Até agora, o governo podia descontar no máximo R$ 67 bilhões da meta de R$ 116, 072 bilhões. Se o projeto for aprovado, todos os investimentos e desonerações poderão abatidas. Esse montante já está em R$ 135,5 bilhões de janeiro a outubro, o que é superior à meta fiscal. O valor poderá aumentar mais ainda até o fim do ano, estimam as fontes do governo, podendo chegar a R$ 150 bilhões. Por isso, nada impede que seja registrado um déficit primário.

Após audiência pública na Comissão Mista de Orçamento, a ministra do Planejamento, Miriam Belchior, negou que o governo esteja pedindo um "cheque em branco" do Congresso para fechar as contas neste ano. "Não é um cheque em branco. Há um limite claro estabelecido nessa proposta, que respeita os conceitos aprovados pelo Congresso, que são os abatimentos de investimentos e desonerações", afirmou.

Ela disse também que o governo tem "um compromisso em fazer superávit neste ano". Mas esse compromisso não foi incluído no texto do projeto que altera a Lei de Diretrizes Orçamentárias (LDO). Segundo Miriam, "a situação do Brasil é bastante confortável, a despeito de algumas opiniões".

A ministra se negou a qualquer compromisso com um valor para o superávit primário e justificou que "seria muito arriscado cravar uma meta nesse momento" por causa das flutuações na arrecadação de tributos e também porque o governo não sabe qual será o resultado do novo Refis, programa de parcelamento de dívidas tributárias com descontos de multas e juros que ainda entrará no caixa neste ano. Recentemente, o Congresso aprovou um projeto de conversão da Medida Provisória 561 que, entre outras medidas, reabre o prazo de adesão ao Refis.

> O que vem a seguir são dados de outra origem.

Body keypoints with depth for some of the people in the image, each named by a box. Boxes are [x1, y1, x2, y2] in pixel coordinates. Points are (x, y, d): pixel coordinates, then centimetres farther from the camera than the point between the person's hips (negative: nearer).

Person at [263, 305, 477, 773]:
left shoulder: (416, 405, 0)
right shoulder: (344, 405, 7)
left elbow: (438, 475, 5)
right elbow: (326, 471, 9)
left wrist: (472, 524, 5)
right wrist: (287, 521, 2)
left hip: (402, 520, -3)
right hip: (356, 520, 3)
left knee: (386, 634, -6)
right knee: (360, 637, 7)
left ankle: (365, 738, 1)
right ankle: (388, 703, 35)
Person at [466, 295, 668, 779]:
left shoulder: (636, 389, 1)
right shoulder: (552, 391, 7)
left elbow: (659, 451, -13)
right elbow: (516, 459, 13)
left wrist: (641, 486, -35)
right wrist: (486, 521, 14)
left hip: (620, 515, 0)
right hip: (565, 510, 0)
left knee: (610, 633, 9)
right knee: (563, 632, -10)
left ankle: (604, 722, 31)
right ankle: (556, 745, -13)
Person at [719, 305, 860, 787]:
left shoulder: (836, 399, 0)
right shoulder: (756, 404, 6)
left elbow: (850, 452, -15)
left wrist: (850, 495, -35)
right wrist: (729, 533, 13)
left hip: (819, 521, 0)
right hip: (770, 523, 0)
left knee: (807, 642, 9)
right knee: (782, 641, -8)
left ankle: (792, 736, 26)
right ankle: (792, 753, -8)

Na exposição de motivos enviada à presidente Dilma Rousseff, justificando a mudança da LDO, a ministra do Planejamento diz que a redução do ritmo de crescimento da economia brasileira afetou as receitas orçamentárias, "de forma que se faz necessário garantir espaço fiscal para preservar investimentos prioritários e garantir a manutenção da competitividade da economia nacional por meio de desonerações de tributos". Por essa razão, segundo ela, é necessário ampliar a possibilidade de desconto da meta fiscal de 2014.

O envio do projeto que muda a LDO ao Congresso mobilizou a base aliada do governo, que escalou uma tropa de choque para a reunião da Comissão de Orçamento. Parlamentares da base governista elogiaram a transparência com que o Executivo tratou a mudança na LDO e também a prioridade para investimentos e desonerações.

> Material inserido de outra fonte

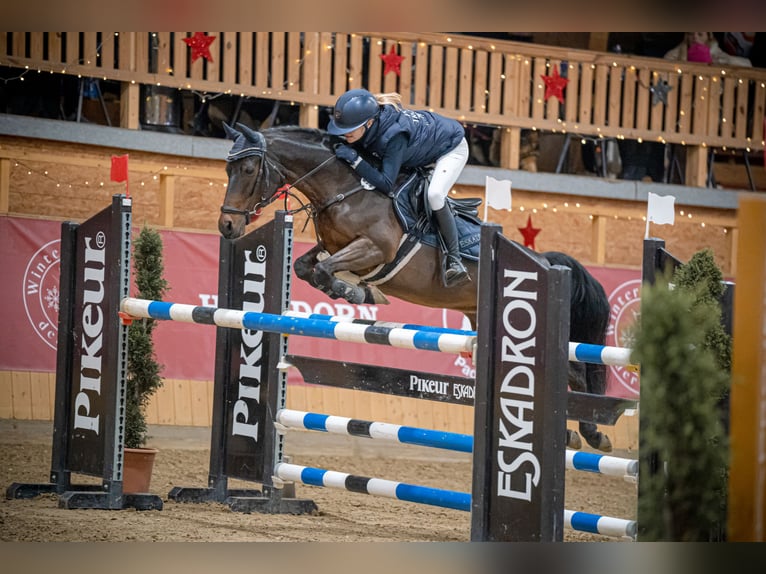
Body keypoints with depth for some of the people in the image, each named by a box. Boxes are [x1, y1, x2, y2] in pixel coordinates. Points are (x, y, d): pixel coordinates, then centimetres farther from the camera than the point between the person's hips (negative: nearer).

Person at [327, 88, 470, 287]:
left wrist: (355, 160, -46)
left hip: (451, 147, -9)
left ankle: (454, 261, -19)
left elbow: (386, 183, -42)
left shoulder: (393, 135, -43)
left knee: (435, 194, -27)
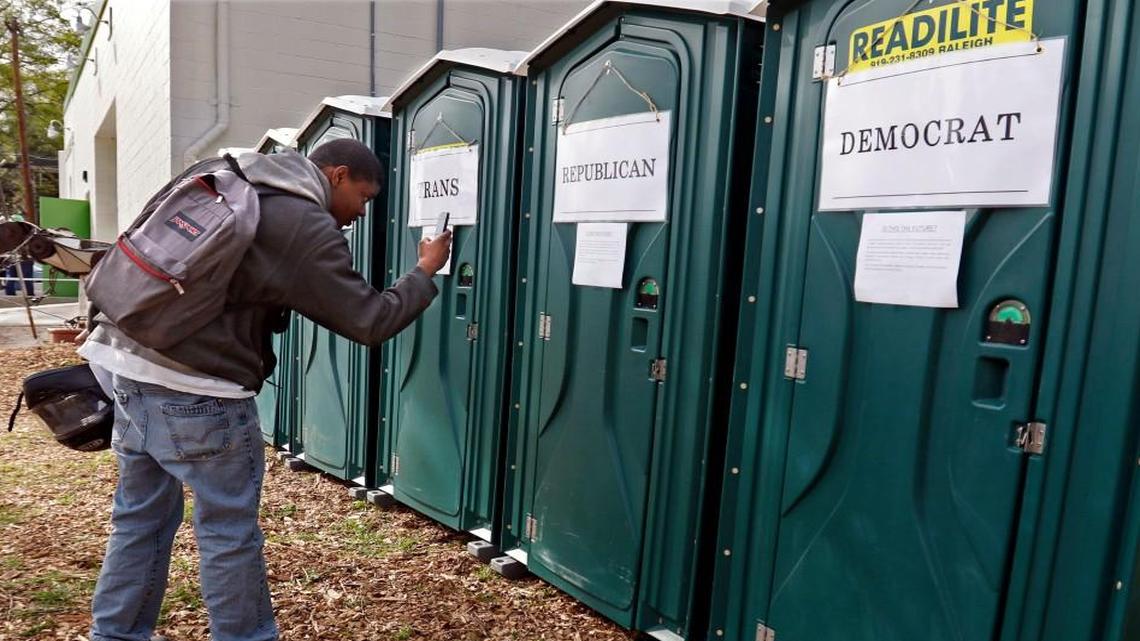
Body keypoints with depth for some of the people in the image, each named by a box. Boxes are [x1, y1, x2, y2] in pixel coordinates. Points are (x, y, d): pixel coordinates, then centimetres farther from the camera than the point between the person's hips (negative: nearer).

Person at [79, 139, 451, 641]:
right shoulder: (306, 226, -11)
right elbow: (369, 321, -9)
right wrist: (424, 273, 3)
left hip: (131, 362, 9)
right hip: (194, 390, -9)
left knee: (141, 518, 21)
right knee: (229, 532, 6)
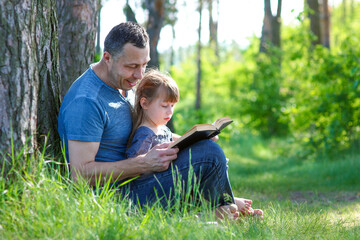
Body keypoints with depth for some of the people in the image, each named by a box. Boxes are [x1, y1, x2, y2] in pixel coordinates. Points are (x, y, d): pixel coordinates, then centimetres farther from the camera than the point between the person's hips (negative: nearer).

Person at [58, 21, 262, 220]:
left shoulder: (124, 85, 10)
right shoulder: (86, 101, -22)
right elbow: (80, 174, -26)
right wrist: (144, 163, -29)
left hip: (129, 182, 11)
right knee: (210, 153, -18)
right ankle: (223, 209, 6)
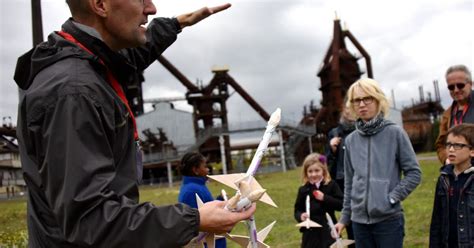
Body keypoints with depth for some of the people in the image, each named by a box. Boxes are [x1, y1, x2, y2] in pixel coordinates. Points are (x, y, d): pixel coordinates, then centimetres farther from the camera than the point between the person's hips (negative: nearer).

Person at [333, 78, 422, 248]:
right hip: (359, 221, 4)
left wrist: (392, 197, -11)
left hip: (389, 219, -3)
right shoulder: (351, 140, 7)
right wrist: (345, 217, 13)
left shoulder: (395, 133, -3)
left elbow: (414, 173, -2)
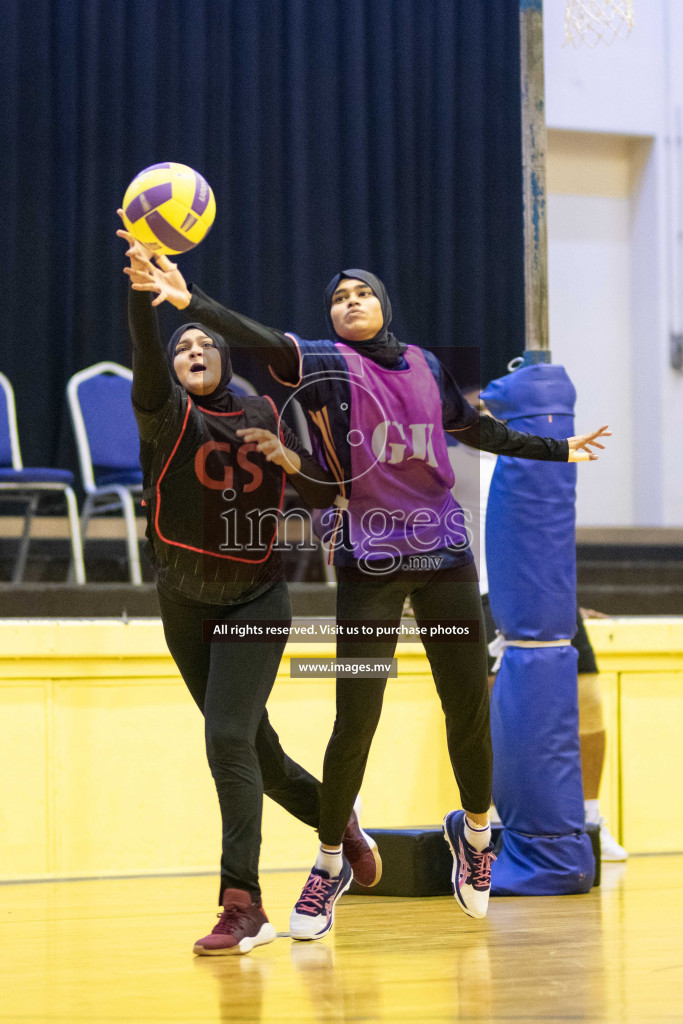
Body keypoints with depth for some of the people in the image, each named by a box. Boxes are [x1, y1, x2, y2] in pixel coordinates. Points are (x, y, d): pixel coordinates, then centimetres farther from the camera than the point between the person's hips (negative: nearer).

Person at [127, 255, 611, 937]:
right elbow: (262, 342, -20)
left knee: (468, 707, 5)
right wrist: (189, 300, -37)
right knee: (356, 720, -7)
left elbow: (478, 430, 26)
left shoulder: (424, 366, 11)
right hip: (369, 563, -4)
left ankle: (475, 828, 32)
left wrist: (558, 450, 36)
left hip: (444, 552, 4)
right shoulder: (328, 364, -2)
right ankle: (329, 863, 10)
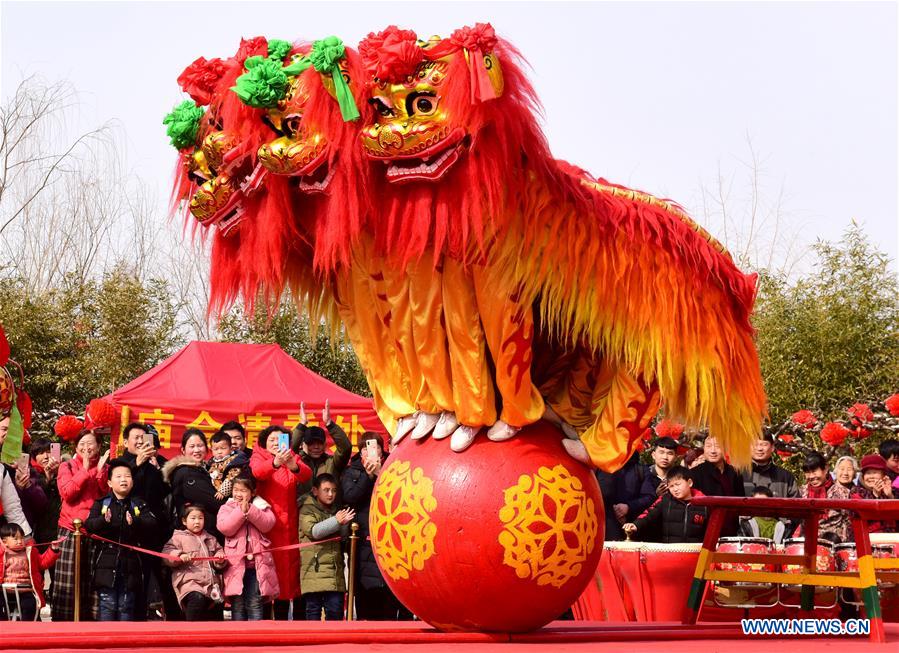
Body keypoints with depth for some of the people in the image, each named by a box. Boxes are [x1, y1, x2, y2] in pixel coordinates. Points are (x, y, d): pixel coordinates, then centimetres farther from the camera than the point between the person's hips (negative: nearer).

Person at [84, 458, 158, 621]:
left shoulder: (139, 504, 8)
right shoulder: (101, 503, 5)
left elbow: (152, 523, -7)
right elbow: (89, 525, -7)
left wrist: (135, 522, -26)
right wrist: (103, 521, -27)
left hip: (130, 563, 2)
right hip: (106, 562, -1)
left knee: (126, 606, 8)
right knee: (107, 604, -3)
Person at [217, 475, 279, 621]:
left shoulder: (261, 507, 12)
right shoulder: (226, 508, 11)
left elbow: (267, 524, -6)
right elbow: (224, 527, -8)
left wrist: (250, 511, -15)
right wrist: (241, 511, -14)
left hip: (258, 562, 0)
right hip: (236, 563, 0)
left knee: (255, 603, -2)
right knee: (238, 604, 0)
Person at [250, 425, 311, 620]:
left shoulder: (293, 458, 11)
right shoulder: (258, 457, 6)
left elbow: (307, 474, -11)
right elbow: (257, 471, -19)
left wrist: (294, 466, -34)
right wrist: (275, 462, -40)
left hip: (291, 524, 2)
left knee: (293, 565, -1)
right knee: (271, 566, -7)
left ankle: (299, 617, 3)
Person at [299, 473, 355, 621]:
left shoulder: (336, 511, 20)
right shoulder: (307, 510, 0)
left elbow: (343, 535, 18)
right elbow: (313, 531, -15)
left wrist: (346, 524, -4)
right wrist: (336, 521, -20)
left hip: (335, 569, 5)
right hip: (314, 568, -5)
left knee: (336, 608, 1)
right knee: (313, 608, -1)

"Ao buscar abater todo o PAC e desonerações, o governo está investindo na economia e na responsabilidade fiscal", disse o senador Romero Jucá (PMDB-RR), que vai relatar o projeto e já adiantou seu parecer favorável à aprovação. A expectativa do senador é que o Congresso vote a questão até a próxima semana. O vice-presidente Michel Temer (PMDB-SP) também defendeu a mudança.

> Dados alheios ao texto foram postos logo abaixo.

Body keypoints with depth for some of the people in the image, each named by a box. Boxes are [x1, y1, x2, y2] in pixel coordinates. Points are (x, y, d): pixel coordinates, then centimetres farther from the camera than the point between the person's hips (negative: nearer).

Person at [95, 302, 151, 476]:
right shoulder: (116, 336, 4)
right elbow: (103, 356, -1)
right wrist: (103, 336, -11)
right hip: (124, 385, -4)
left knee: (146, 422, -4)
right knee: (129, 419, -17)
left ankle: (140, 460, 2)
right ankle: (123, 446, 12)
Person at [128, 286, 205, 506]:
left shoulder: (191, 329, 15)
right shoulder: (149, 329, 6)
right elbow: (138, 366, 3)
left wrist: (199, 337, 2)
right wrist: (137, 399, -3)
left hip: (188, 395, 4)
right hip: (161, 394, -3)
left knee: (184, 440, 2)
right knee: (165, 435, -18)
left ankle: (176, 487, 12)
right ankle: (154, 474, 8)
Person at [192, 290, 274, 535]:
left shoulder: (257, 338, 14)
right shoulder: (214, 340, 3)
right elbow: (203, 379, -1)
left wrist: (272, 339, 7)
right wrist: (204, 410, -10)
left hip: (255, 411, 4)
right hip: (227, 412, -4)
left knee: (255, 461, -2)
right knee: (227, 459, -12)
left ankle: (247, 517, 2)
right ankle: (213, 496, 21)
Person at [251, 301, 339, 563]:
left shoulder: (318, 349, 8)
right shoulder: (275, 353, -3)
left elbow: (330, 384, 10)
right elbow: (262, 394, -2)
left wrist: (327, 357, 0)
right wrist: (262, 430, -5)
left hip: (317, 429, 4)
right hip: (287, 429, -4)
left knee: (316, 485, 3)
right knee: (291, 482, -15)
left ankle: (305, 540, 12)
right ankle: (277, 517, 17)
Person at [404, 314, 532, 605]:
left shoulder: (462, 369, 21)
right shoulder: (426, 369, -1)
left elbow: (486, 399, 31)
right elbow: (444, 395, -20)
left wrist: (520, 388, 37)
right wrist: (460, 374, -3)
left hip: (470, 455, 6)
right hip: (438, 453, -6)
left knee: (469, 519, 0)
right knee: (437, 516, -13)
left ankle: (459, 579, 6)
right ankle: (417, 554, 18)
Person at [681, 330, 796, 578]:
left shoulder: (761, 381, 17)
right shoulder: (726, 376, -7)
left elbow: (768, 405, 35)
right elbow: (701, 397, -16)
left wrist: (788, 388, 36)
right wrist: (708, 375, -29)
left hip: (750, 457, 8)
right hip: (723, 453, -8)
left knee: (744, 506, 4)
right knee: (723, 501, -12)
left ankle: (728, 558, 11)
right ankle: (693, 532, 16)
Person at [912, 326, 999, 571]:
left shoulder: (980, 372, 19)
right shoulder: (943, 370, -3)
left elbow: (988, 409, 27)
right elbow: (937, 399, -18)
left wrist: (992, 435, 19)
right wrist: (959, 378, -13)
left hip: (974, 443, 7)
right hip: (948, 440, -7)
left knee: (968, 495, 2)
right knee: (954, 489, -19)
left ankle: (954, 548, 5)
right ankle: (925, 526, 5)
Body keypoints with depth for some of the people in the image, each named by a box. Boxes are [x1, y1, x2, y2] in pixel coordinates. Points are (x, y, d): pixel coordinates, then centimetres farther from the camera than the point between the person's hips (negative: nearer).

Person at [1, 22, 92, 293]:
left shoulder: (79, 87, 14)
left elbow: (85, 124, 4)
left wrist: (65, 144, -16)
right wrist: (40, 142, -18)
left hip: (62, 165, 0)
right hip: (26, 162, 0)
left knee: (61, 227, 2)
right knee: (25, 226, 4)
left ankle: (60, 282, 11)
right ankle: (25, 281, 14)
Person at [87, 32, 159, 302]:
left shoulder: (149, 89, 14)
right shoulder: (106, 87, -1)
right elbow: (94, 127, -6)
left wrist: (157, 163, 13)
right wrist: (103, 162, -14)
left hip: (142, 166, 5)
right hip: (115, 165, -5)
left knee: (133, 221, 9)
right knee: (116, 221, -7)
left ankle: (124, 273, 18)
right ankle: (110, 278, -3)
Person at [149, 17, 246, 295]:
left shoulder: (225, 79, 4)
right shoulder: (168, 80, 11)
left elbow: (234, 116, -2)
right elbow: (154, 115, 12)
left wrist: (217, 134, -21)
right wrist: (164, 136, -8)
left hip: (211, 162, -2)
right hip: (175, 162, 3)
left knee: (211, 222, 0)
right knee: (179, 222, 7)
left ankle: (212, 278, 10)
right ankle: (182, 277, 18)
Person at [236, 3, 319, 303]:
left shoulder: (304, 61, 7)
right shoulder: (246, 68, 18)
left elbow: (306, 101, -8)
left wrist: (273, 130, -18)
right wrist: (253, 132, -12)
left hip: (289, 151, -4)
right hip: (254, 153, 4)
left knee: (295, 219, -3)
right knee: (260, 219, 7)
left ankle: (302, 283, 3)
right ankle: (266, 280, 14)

A sinalização sobre o desempenho fiscal continuou vaga quando a ministra falou do ano que vem. Miriam disse que o governo enviará até o fim da próxima semana a atualização dos parâmetros macroeconômicos para elaboração do Orçamento de 2015. O projeto enviado estima, por exemplo, que a economia crescerá 3% no ano que vem, desempenho considerado irreal até mesmo pelo governo.

Somente após essa discussão, que ainda está sendo feita pelo Ministério da Fazenda, é que o governo tratará do superávit primário, atualmente fixado entre 2% do PIB e 2,5% do PIB para o setor público consolidado. "A gente ainda não fez a discussão [da meta]. Temos que mandar os novos parâmetros até o dia 21 de novembro e, até lá, teremos essa posição", afirmou a ministra.

Caso a mudança na LDO de 2014 seja mesmo aprovada pelo Congresso, o governo definirá o resultado fiscal deste ano durante a execução orçamentária até o fim de dezembro. Portanto, o superávit só será conhecido a posteriori, ou seja, no próximo ano.

O resultado poderá ser negativo. De janeiro a setembro deste ano, o governo federal (incluindo o resultado das empresas estatais federais, como manda a LDO) registrou déficit de R$ 20,7 bilhões. Assim, para alcançar um resultado positivo nas contas neste ano, seria necessário que o governo federal registrasse superávit primário mensal acima de R$ 6,9 bilhões de outubro a dezembro, o que é considerado por técnicos da área orçamentária como muito difícil.